*** Data Section Begins ***
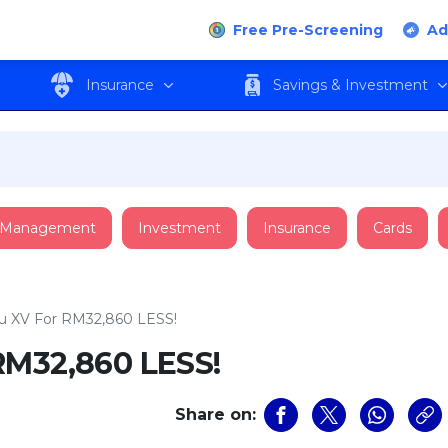
Free Pre-Screening
Ad
Insurance
Savings & Investment
 Management
Investment
Insurance
Cards
u XV For RM32,860 LESS!
RM32,860 LESS!
Share on:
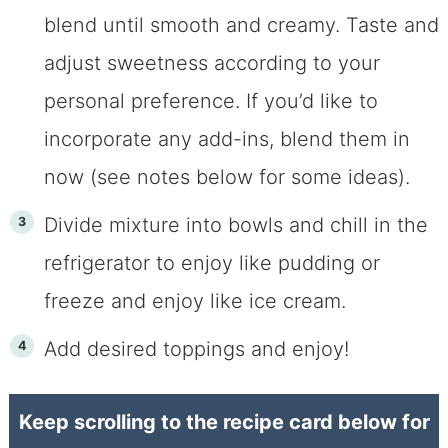
blend until smooth and creamy. Taste and
adjust sweetness according to your
personal preference. If you’d like to
incorporate any add-ins, blend them in
now (see notes below for some ideas).
Divide mixture into bowls and chill in the
refrigerator to enjoy like pudding or
freeze and enjoy like ice cream.
Add desired toppings and enjoy!
Keep scrolling to the recipe card below for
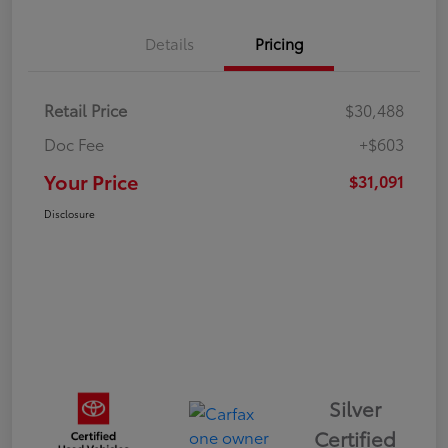
Details
Pricing
Retail Price
$30,488
Doc Fee
+$603
Your Price
$31,091
Disclosure
Silver
Certified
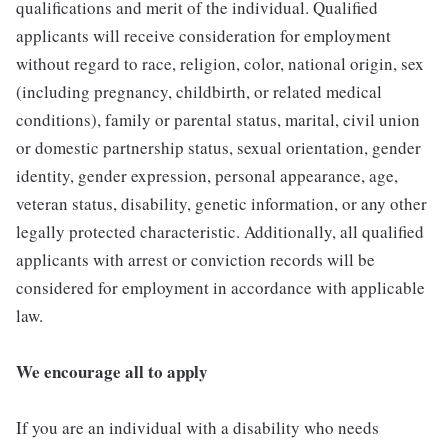
qualifications and merit of the individual. Qualified
applicants will receive consideration for employment
without regard to race, religion, color, national origin, sex
(including pregnancy, childbirth, or related medical
conditions), family or parental status, marital, civil union
or domestic partnership status, sexual orientation, gender
identity, gender expression, personal appearance, age,
veteran status, disability, genetic information, or any other
legally protected characteristic. Additionally, all qualified
applicants with arrest or conviction records will be
considered for employment in accordance with applicable
law.
We encourage all to apply
If you are an individual with a disability who needs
*** Data Section Ends ***
Work to complete: Pick out every line in the entries above that contains the word "employment", and copy each one in full.

Answer for the task:
applicants will receive consideration for employment
considered for employment in accordance with applicable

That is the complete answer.